On the evolution of Subduction-Transform Edge Propagators (STEPs): consequences for the Calabrian arc

Wednesday, 17 December 2014
Rob M A Govers1,2 and Nicolai Nijholt2, (1)Utrecht University, Utrecht, 3584, Netherlands, (2)Utrecht University, Utrecht, Netherlands
Passive margins are first order strength contrasts between ocean and continents, and they may therefore play a critical role in steering the propagation direction of STEPs. Subduction history potentially is also relevant because it is a decisive factor for the forces that drive continued subduction. In this study we explore these factors with mechanical models.

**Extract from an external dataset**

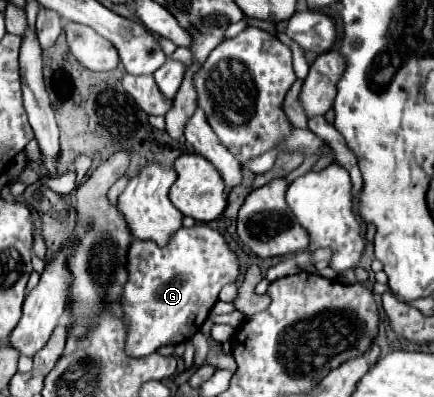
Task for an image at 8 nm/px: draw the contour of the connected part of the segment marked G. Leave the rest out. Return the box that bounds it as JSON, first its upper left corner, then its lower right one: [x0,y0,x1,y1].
[123,222,239,358]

Results show that a STEP will follow a passive margin as long as variations in strike remain within 20 degrees. A change in strike of the passive margin ahead of the STEP of less than 15 degrees results in propagation along the passive margin. If the change in strike of the margin is greater than 15 degrees, the STEP will propagate into the direction that it had before reaching the change in margin strike. Surprisingly, subduction history and strength contrast are less relevant.

The results shed light on the evolution of the Calabrian arc (central Mediterranean) after the Miocene: slab rollback towards the ESE was facilitated by a roughly W-E oriented STEP that followed the Africa-Ionian passive margin along the north coast of Sicily. The geology of NE Sicily suggests that this passive margin changed orientation here and was parallel to the present-day Sisifo fault. Given that this corresponds to a moderate orientation change, the active STEP continued to follow the margin. The next orientation change of the passive margin, to the one that is bounded by the Malta Escarpment, was approximately 50 degrees. Based on our model results, we therefore predict that the STEP propagated into the Ionian basin in a direction that was approximately parallel to the Sisifo fault. Interestingly, the predicted location of the present-day STEP fault in the basement at the SW termination of the Calabrian trench appears to correspond with a significant discontinuity within the accretionary wedge.